The power and capabilities of the Army are often misunderstood, Fanning told the Senate panel. “The Army is a force viewed by too many as just a number, its end strength. Few understand the complexity of ground warfare like this committee does, or how long it takes to build an Army with the overmatch necessary to win decisively and with as few casualties as possible,” he said. “It takes a generation to build an Army. It's not just the privates, but the senior enlisted who lead them.”

The Army has wide capabilities and responsibilities, he said. “Few understand the many missions of the Army. In addition to fighting and winning wars, the Army deters enemies, assures allies, builds partner capacity, enables the joint fight through foundational capabilities, and responds to national emergencies like we see today with flooding and severe weather.”

Force structure cuts and smaller budgets have diminished capabilities. “I think we take risk in all parts of our budget right now,” Fanning said, describing incremental changes that need more careful review. “Sometimes we lose sight of the aggregate risk, and that is really what I am trying to get at.”

Fanning never served in the Army, but he comes from a family with a history of service. “Two uncles graduated from West Point and made a career of the Army. A third uncle served a career in the Air Force. A cousin flew helicopters for the Marine Corps, and another cousin was an Army Ranger,” he said. “I learned from an early age the importance of service, and developed a deep respect and admiration for the sacrifices of those in uniform and their families.”

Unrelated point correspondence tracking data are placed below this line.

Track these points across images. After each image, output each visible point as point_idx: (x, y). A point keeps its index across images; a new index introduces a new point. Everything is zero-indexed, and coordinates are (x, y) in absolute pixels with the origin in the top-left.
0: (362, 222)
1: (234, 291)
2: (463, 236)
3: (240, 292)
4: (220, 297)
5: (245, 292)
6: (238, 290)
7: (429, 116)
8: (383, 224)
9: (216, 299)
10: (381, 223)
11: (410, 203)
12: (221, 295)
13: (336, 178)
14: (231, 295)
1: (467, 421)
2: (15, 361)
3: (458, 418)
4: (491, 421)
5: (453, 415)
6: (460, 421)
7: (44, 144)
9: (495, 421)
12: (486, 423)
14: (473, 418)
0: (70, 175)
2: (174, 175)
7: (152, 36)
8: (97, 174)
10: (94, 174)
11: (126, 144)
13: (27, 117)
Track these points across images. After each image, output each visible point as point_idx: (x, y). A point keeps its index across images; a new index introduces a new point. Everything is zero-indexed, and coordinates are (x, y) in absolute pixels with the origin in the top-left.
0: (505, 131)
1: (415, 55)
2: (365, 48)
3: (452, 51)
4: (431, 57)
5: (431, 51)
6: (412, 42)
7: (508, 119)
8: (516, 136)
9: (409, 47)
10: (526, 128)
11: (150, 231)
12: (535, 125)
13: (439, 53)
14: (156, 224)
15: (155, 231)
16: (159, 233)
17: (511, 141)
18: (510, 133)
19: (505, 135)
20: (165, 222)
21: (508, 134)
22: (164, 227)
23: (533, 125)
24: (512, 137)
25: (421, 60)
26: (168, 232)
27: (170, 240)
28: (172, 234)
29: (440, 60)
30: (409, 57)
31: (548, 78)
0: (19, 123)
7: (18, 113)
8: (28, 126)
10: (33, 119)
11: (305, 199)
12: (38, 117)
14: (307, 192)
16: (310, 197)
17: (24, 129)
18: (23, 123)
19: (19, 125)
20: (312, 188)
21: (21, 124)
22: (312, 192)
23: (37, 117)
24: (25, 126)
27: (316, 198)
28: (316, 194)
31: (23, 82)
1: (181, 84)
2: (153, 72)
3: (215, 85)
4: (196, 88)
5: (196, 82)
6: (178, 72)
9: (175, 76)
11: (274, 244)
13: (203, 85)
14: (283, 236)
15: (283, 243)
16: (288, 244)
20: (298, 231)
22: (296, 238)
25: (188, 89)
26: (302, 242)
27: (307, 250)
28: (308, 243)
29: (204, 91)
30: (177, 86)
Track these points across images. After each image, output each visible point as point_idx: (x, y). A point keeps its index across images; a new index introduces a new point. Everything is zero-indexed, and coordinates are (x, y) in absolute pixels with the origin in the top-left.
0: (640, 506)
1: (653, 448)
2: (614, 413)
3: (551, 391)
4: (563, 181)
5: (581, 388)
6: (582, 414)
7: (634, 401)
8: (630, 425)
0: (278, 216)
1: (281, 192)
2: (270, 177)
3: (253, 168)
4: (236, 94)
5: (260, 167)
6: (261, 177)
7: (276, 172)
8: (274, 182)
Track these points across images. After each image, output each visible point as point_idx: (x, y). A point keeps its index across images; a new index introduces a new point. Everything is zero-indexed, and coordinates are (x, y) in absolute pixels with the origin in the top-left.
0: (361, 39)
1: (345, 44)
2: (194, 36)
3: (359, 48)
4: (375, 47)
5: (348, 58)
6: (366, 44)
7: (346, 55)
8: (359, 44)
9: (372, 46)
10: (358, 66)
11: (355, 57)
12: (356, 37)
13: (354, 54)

He has wide experience on defense issues, including working for all four military services and in the Office of the Secretary of Defense. Under questioning by the committee, Fanning said he believes headquarters staffs can be reduced by 25 percent or more, as Congress has ordered, but he warned against cutting without reorganizing functions. “If we keep cutting the headquarters in the form that they currently exist in, we are just going to have a weaker product, delivered later.”

That is not a defense of current staff size, he said, suggesting there is “enormous potential” for headquarters reductions within DoD, and not just inside the Pentagon.

Fanning also pledged to work on streamlining acquisition reform, another issue getting significant attention in Congress.